====== ТЕКСТ ДЛЯ ЧТЕНИЯ ======

Прокофьев: Мать любила музыку, отец музыку уважал.
Вероятно, он тоже любил ее, но в философском плане, как проявление
культуры, как полет человеческого духа. Однажды, когда мальчиком я сидел
у рояля, отец остановился, послушал и сказал: «Благородные звуки». В
этом ключ к его отношению к музыке.

Мать обладала педагогической жилкой. Незаметно она старалась направить меня и объяснить, как надо пользоваться инструментом. Главное, поддержать в ребенке интерес к музыке и, сохрани бог, не оттолкнуть его скучной зубрежкой. Отсюда: на упражнения как можно меньше времени и как можно больше на знакомство с литературой. Точка зрения замечательная, которую надо бы, чтобы мамаши помнили.
культура: Ваша любовь к театру - тоже из семьи?
Прокофьев: Наступило новое столетие, и в январе 1900
года родители собрались на несколько недель в Москву, решив в этот раз
взять и меня. В Москве меня взяли в оперу, на «Фауста». Мать дала мне
несколько предварительных объяснений: «Ты понимаешь, жил-был Фауст,
ученый. Он уже старик, а все читает книги. И вот приходит к нему черт и
говорит: «Продай мне душу, тогда я сделаю тебя снова молодым». Ну, Фауст
продал, черт сделал его молодым, и вот они начинают веселиться...»
Вторая опера, которую я увидел, была «Князь Игорь», но она произвела меньшее впечатление, хотя и очень было жалко Игоря, когда в последнем акте он прибежал к Ярославне.

======

> _ЧТО СДЕЛАТЬ_
1/ Что, по словам Прокофьева в интервью, сказал отец, когда послушал его игру на рояле?
2/ Почему мать, как рассказывает Прокофьев в интервью, отводила на упражнения как можно меньше времени? Ответьте в одном–трех предложениях.
3/ Выведите без изменений отрывок интервью между словами «Мать обладала педагогической» и «тоже из семьи?», включая их.

====== ИСХОДНЫЕ ДАННЫЕ ======

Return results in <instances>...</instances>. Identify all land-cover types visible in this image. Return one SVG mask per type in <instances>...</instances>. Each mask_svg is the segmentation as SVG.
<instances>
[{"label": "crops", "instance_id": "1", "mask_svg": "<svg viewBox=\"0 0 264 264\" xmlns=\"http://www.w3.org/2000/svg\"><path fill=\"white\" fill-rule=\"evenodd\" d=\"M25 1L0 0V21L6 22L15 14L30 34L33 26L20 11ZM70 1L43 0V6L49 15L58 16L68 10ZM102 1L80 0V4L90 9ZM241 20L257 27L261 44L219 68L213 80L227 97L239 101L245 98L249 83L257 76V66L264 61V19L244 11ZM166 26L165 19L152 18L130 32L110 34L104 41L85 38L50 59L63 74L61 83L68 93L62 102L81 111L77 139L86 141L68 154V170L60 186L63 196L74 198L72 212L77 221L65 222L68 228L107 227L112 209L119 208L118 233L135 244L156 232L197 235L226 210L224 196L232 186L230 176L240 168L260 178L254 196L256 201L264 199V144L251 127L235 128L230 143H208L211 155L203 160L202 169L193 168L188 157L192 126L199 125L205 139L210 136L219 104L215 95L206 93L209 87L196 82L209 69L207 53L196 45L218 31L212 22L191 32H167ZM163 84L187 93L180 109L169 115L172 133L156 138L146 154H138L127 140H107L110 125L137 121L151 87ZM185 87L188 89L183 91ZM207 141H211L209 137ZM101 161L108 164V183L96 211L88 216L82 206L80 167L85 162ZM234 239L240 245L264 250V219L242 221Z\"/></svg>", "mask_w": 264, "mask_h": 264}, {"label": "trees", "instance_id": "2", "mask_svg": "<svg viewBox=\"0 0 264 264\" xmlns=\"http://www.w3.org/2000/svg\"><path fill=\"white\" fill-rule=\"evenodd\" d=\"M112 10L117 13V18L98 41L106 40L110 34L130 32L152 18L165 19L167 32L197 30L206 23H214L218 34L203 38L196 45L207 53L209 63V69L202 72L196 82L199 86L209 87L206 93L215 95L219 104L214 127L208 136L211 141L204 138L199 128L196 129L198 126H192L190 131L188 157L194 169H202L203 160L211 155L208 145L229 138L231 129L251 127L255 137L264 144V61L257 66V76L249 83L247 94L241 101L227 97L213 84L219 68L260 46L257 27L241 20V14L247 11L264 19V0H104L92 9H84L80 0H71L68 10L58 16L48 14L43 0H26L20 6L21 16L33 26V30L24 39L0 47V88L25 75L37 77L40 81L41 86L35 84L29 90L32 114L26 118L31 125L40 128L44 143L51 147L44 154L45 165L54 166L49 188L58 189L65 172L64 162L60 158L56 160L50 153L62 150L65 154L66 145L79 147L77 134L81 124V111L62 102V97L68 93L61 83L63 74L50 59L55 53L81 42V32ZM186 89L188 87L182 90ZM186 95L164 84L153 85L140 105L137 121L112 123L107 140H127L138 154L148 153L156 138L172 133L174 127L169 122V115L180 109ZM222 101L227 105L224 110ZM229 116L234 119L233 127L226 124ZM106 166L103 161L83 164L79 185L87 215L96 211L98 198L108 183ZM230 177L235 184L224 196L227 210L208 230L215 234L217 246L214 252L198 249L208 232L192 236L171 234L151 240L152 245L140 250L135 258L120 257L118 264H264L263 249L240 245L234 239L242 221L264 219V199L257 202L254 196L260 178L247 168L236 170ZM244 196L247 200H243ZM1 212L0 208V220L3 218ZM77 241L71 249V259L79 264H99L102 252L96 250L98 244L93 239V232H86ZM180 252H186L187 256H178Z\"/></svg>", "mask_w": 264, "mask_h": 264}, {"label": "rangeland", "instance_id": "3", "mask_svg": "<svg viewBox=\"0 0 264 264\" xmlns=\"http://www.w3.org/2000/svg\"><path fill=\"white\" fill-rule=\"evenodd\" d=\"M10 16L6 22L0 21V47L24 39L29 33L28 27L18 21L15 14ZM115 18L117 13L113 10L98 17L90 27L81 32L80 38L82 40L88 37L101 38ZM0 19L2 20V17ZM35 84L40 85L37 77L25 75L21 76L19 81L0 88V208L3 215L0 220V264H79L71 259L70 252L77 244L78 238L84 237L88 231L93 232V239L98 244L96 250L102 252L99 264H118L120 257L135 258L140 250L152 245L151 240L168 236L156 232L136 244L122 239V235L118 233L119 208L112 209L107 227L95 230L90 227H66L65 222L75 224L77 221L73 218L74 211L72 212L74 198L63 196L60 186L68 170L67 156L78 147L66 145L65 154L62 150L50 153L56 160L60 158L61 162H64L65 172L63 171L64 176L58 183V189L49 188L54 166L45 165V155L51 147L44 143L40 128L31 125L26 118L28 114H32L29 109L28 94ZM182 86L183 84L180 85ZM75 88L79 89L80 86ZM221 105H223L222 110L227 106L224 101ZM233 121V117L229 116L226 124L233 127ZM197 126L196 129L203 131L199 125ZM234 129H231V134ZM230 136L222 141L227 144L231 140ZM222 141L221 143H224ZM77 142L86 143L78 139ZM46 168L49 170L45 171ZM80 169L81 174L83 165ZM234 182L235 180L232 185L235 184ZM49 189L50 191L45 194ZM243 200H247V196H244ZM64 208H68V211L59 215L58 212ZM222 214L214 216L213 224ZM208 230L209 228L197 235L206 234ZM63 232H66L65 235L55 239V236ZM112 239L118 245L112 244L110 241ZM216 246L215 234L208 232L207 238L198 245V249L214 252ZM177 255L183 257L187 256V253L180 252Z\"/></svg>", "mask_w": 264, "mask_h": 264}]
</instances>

======

> _ОТВЕТЫ_
1/ «Благородные звуки».

2/ Главным для нее было поддержать в ребенке интерес к музыке и не оттолкнуть его скучной зубрежкой. Поэтому основное время уходило на знакомство с музыкальной литературой.

3/
Мать обладала педагогической жилкой. Незаметно она старалась направить меня и объяснить, как надо пользоваться инструментом. Главное, поддержать в ребенке интерес к музыке и, сохрани бог, не оттолкнуть его скучной зубрежкой. Отсюда: на упражнения как можно меньше времени и как можно больше на знакомство с литературой. Точка зрения замечательная, которую надо бы, чтобы мамаши помнили.
культура: Ваша любовь к театру - тоже из семьи?